Santos then missed another extra point. He really needed that towel.
No bother. 19-10 Bears it was and 19-10 Bears it would remain. The rain fell harder, stronger, faster and Holy football, the clock wound down.
And then, true beauty. Fields took a knee on the final play of the game and then he and half the Bears team sprinted for the end zone and did headfirst slides in the wet grass.
Victory slides. Big guys having kids fun. For this moment at least we don’t care if the Bears finish the season 1-16 because watching those guys slide on the grass as the crowd roared for an unexpected triumph was what sports should always be about: skill, surprise, and fun.
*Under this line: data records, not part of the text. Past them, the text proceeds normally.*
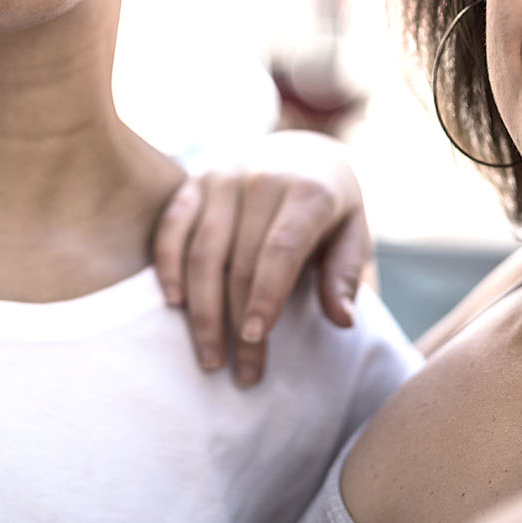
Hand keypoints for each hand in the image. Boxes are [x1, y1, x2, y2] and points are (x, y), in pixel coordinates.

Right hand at [152, 130, 371, 386]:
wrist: (302, 149)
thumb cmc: (331, 206)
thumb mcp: (354, 231)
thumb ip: (346, 274)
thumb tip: (342, 320)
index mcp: (308, 191)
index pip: (280, 248)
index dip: (266, 295)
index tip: (255, 338)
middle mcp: (261, 177)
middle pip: (238, 259)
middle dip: (235, 321)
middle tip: (241, 373)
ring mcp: (222, 175)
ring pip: (202, 250)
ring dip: (201, 309)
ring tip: (210, 357)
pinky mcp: (193, 179)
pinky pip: (172, 224)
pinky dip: (168, 264)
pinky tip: (174, 304)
The Bears were outgained 331-204. They had fewer first downs. They were worse on third down efficiency. They lost on time of possession and ran fewer plays. They used an illegal towel, damn it.
But they also committed just three total penalties for 24 yards whereas the supposedly seasoned, well-coached 49ers were flagged twelve times for 99 yards. And the Bears turned the ball over just once, while they took it away twice.
Numbers. Some mean things, some don’t.
In the locker room afterwards, Fields gave game balls to Eberflus and first-year General Manager Ryan Poles and it looked as if there were plenty of towels, both legal and illicit, to go around to wipe away the sweat and the rain, but not the joy. The soggy unexpected joy of being 1-0. –TK
*We cannot depart without saying a word about this game having taken place on September 11, twenty-one years after the terror attacks. That was a time when America’s greatest enemies lived outside our borders. Now, the greatest threat to our democracy, and our lives, has an address next door. We mourn those lost two decades ago and remember the heroes. And we work to stop the cowards, both foreign and domestic, who continue to assault freedom, intelligence, science, diversity, curiosity, and happiness. The scared little weirdoes are all around us.